LYDIA MULVANEY
THE WASHINGTON POST
Hedge funds are loading up with pork.
With U.S. residents expected to eat the most pork since 2007, money managers are now the most-bullish since 2014 on hog futures, which already are at a nine-month high. Fast-food restaurant owners like McDonald’s Corp. are selling more bacon, and the price of pork bellies used to make the rashers has surged 30 percent this year.
Demand at home and abroad is rising faster than U.S. farmers are boosting output. Pork remains a cheaper alternative to beef cuts that last year surged to records as supply shrank, government data show. Hog futures for settlement in June are up 16 percent since mid-November, more than almost every other commodity, including gold.
“You have to be bullish in the near term,” said Donald Selkin, chief market strategist at National Securities Corp. in New York, who helps manage about $3 billion. “Exports have been strong, that’s what’s driving this.”
The net-long position in hog futures and options jumped 20 percent to 51,505 contracts in the week ended March 15, the biggest gain in more than a month, according to Commodity Futures and Trading Commission data released three days later. Holdings have surged sixfold since mid-December and expanded in 13 of the past 14 weeks.
Futures for June settlement, the most-actively traded hog contract, fell 1.9 percent to 82.275 cents a pound at 11:16 a.m. on the Chicago Mercantile Exchange. Prices are 12 percent higher than a year earlier. April futures, which had been the most-active until March 8, are trading at 69.775 cents a pound Monday, up 18 percent since mid-November.
In a March 16 report, Societe Generale raised its second-quarter forecast by 16 percent, predicting the front-month contract would average 78.9 cents, compared with 69.4 cents so far this year for the April contract.
U.S. hog producers have been expanding after futures surged to a record in 2014, when a piglet-killing virus reduced the domestic herd. Pork production last year was the highest ever and is forecast to increase 2.1 percent in 2016, U.S. Department of Agriculture data show.
But people are eating more pork. On average, U.S. residents will consume 50.4 pounds this year, the USDA said on March 9. And more meat is getting shipped overseas. U.S. exports in January were 10 percent higher than a year earlier, and shipments have averaged 13 percent above year-ago levels every month since September, government data show. That’s exceeding the full-year increase forecast by the USDA of 3.2 percent.
Even with the recent rally in prices, beef’s premium to pork is more than 50 percent above the 10-year average, and wholesale pork is well below its five-year average.

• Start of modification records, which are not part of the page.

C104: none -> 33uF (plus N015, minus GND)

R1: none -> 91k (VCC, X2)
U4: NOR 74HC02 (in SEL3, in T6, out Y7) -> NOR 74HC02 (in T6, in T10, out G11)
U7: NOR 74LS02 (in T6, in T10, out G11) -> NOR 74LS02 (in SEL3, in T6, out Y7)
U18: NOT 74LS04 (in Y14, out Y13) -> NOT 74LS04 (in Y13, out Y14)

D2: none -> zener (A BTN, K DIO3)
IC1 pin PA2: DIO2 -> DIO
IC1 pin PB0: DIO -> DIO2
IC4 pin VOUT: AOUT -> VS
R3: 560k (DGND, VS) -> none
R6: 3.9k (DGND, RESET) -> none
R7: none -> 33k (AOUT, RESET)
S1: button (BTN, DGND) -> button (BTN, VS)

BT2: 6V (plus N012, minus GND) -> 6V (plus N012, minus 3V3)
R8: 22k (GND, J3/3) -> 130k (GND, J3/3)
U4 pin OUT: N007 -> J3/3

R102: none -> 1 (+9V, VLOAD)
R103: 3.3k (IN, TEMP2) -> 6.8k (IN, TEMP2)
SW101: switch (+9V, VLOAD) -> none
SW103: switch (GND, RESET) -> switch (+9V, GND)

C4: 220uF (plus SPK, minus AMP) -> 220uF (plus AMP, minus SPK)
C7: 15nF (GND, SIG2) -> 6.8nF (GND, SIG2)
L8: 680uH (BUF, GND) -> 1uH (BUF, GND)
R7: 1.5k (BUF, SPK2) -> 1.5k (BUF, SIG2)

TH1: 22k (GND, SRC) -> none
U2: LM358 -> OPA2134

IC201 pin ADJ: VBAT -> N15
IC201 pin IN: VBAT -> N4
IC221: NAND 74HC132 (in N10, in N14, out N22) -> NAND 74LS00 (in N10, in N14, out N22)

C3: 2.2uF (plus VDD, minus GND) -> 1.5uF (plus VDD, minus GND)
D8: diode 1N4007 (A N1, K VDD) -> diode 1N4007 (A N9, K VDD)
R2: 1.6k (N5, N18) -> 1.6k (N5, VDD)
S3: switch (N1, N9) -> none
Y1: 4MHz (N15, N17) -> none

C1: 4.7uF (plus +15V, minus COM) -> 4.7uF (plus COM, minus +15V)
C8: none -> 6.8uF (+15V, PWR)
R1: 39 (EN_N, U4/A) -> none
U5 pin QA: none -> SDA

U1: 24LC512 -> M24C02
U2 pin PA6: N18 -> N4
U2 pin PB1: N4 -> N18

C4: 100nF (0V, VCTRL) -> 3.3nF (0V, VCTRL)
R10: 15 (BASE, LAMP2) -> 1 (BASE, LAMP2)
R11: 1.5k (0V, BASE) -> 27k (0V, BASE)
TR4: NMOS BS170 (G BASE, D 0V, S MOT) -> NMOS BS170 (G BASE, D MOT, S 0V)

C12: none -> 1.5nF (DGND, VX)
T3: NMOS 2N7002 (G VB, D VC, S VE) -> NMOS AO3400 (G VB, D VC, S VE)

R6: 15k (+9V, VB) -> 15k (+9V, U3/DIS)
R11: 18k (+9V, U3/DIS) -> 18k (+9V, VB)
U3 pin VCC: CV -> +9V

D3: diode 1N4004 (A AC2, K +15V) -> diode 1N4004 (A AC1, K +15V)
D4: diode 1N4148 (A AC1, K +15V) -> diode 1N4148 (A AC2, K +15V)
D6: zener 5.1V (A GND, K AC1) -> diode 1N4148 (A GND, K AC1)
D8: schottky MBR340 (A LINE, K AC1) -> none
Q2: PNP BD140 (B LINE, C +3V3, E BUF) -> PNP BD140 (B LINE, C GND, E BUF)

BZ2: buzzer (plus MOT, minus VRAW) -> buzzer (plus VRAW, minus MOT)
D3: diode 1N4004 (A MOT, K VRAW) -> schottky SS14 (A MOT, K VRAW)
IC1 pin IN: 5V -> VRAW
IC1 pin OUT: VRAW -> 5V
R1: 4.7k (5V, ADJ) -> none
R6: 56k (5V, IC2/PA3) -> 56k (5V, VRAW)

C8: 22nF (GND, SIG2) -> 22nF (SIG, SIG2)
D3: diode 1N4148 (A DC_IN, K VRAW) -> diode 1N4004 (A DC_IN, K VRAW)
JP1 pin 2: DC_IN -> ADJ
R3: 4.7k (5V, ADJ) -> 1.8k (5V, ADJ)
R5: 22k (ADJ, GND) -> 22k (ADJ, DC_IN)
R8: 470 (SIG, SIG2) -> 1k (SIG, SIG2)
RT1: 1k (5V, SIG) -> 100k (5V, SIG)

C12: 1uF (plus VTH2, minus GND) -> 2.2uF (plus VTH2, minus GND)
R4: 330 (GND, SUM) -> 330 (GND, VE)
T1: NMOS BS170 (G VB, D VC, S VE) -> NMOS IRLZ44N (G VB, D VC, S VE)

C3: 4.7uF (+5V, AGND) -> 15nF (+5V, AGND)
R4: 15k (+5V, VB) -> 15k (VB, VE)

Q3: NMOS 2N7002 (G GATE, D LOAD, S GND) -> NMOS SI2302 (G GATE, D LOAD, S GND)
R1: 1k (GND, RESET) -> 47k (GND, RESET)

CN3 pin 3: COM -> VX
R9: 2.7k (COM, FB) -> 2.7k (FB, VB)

More fast-food restaurants are promoting breakfast items all day that feature pork products, said Dennis Smith, Chicago-based senior account executive at Archer Financial Services Inc. As the cost of ground beef slips from recent records, burgers are making a comeback and restaurants are adding bacon as a topping, said David Maloni, principal at American Restaurant Association Inc. in Sarasota, Florida. Wholesale pork-bellies are up 88 percent from a year earlier at $1.3428 a pound, USDA data show.
Not all pork items are rallying. Easter hams are priced to sell, dropping 11 percent since the end of January to 52.05 cents a pound, USDA data show. Bacon fetches a premium to ham that is more than 60 percent above the five-year average.
Rising pork supplies could end the rally, with the increase in hogs overwhelming processing plants later this year. Farmers tend to boost output in the second half of the year.
“There’s definitely a good cause to be bullish through the third quarter, but be very careful in the fourth quarter,” said Will Sawyer, an Atlanta-based vice president for Rabobank International. Processing all the hogs “could come at a price that’s less than what futures are showing today,” he said.